Divorcing the market from physics is a recipe for trouble, DeSocio said. If the market creates incentives that don’t recognize the limited capacity on wires — and price signals are faulty — the system is going to get response that it can’t handle, he said.

“We have to rethink what is capacity,” DeSocio said. “In the wholesale and the retail space, capacity is measured against one hour of one day of one year, and we do that every year. But there’s going to be more days to become important and we need to start to think about how we change both the viewpoint and the value of the ICAP [installed capacity] tag. The ICAP tag is how we currently couple the retail rate with the wholesale rate, and so that will be important for the capacity portion of value DER or other retail rate usage of the capacity portion.”

| NYISO

NYISO prices energy and reserve use on a five-minute basis, but it doesn’t apply that same time-based standard to resources that are asking to sell at the retail rate. Including the time factor would better couple the value of DER with the wholesale market price, according to the ISO.

DeCotis | © RTO Insider

Paul A. DeCotis, a former state planning official now with West Monroe Partners, said the DER pricing challenge could be likened to the early years of co-generation or energy efficiency when “we had difficulty assigning value to the reductions in load or in the kilowatt-hours saved.”

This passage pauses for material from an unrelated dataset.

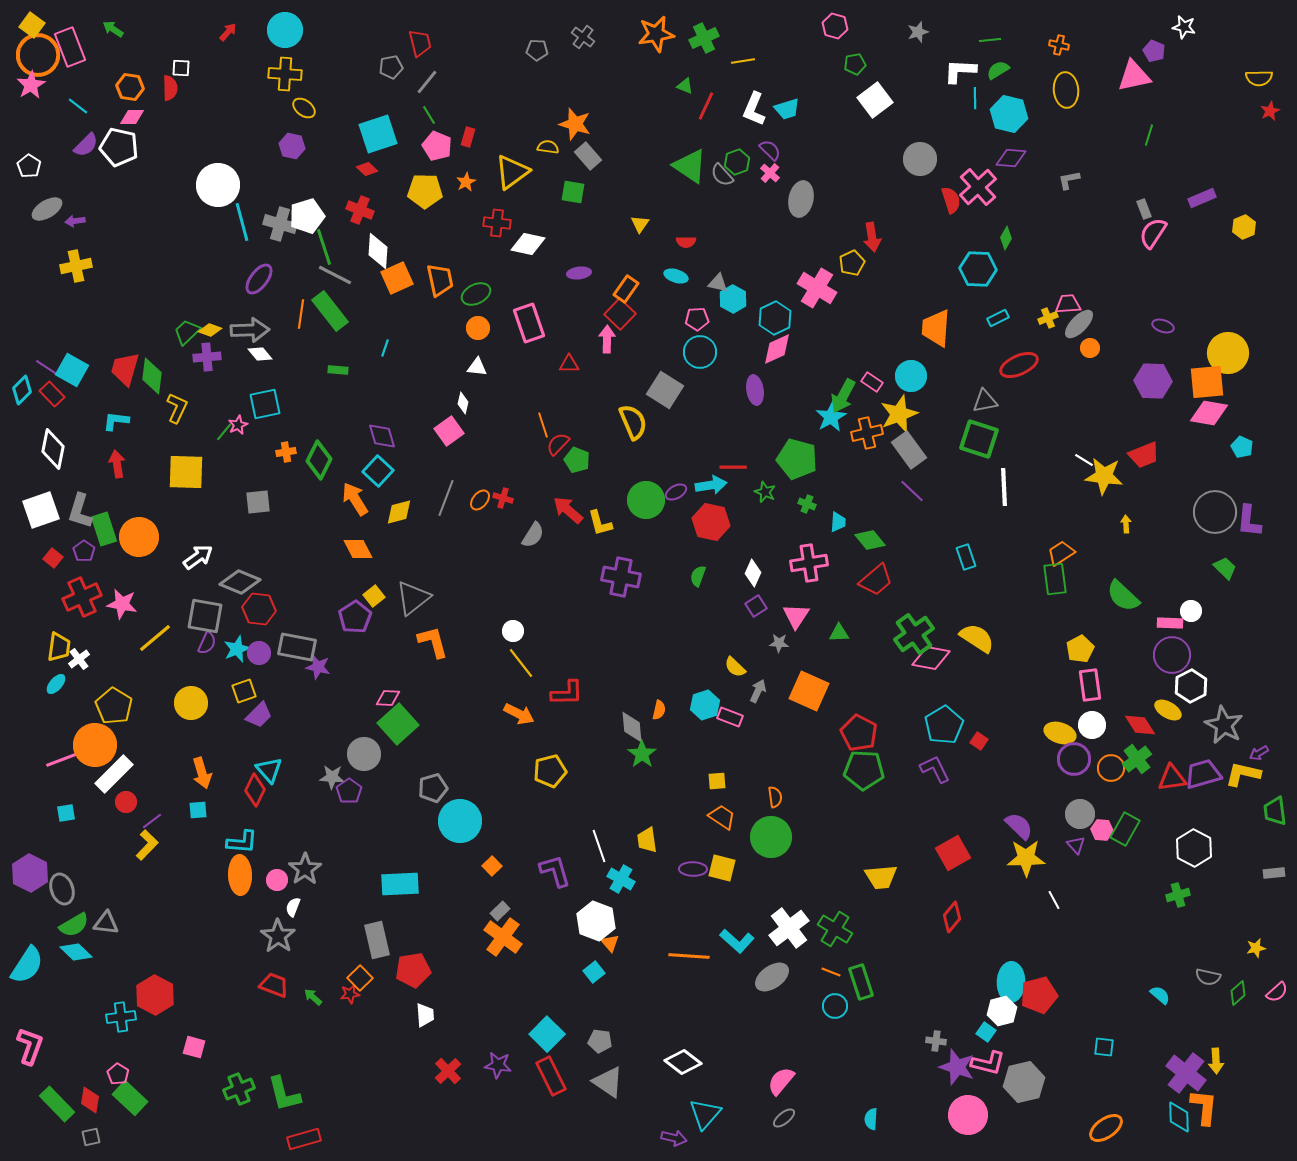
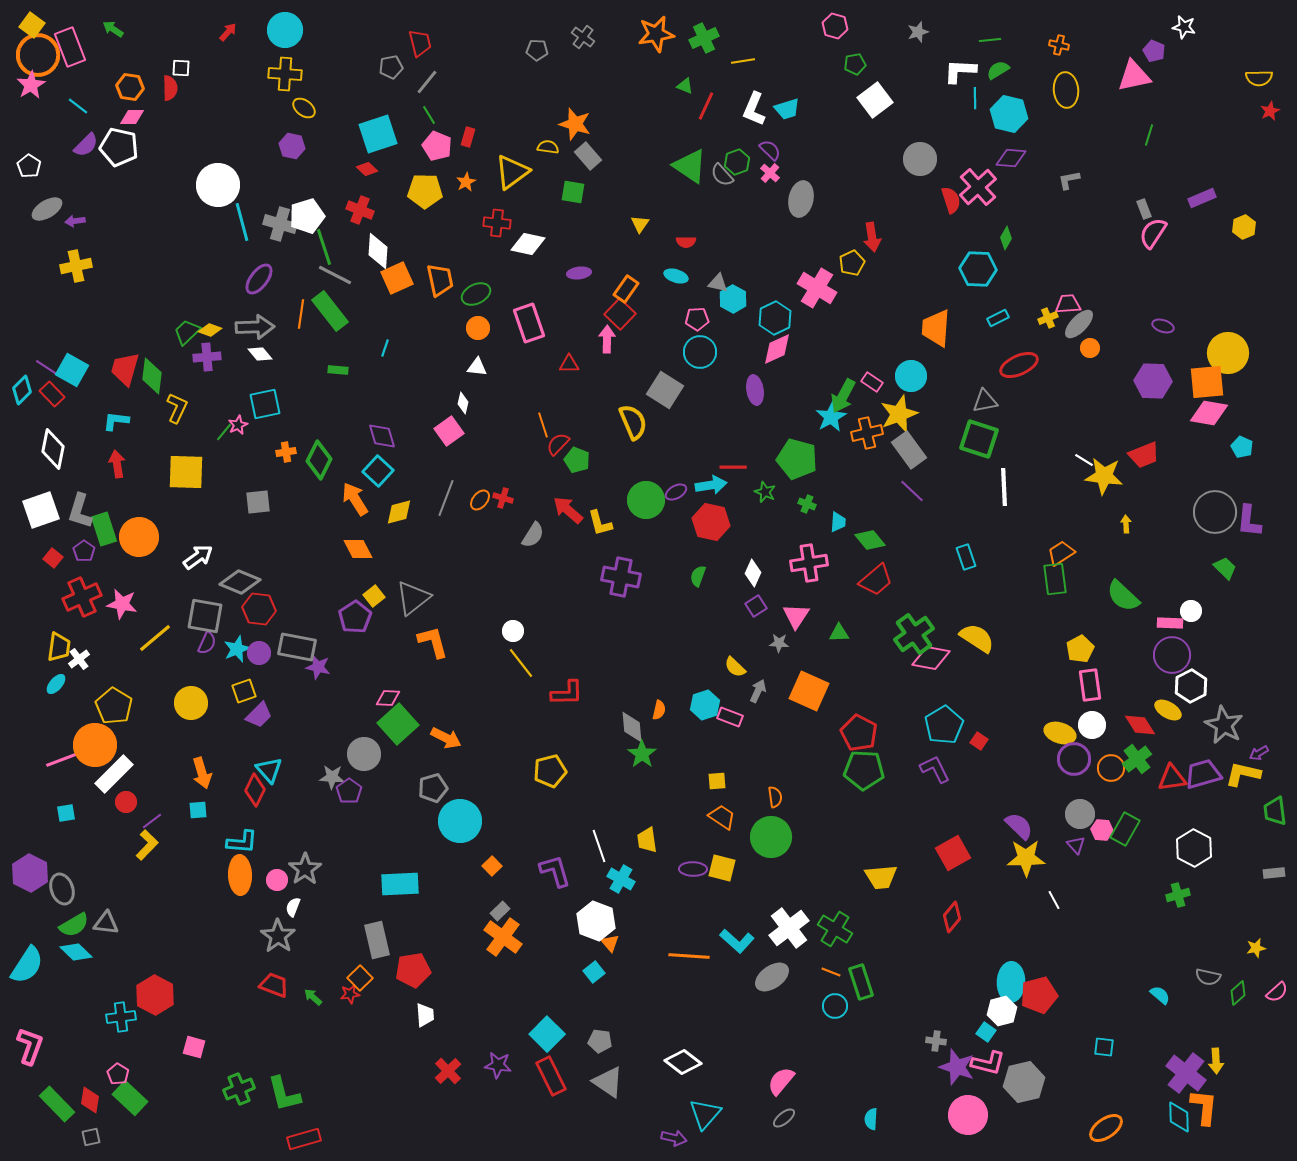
gray arrow at (250, 330): moved 5 px right, 3 px up
orange arrow at (519, 714): moved 73 px left, 24 px down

“A monthly average LMP does not help me drive or motivate behavior of any sort,” DeSocio said. “I smooth it all away, it’s gone. The three days a month that I as a grid operator am worried about how I’m going to meet the next megawatt of load, those price signals are gone in a monthly average LMP. As we do that, there’s less need for some of these other ‘rough justice’ or ‘fudge factors’ in those reads, because now you’ve exposed the exact time and locality information into the rate itself and the resources that can best fit that need are going to profit the most.”

In the longer term — such as over the next 10 years — DER will look a lot like today’s demand response space, where those resources become more capable of providing near-term action for real-time reliability, DeSocio said.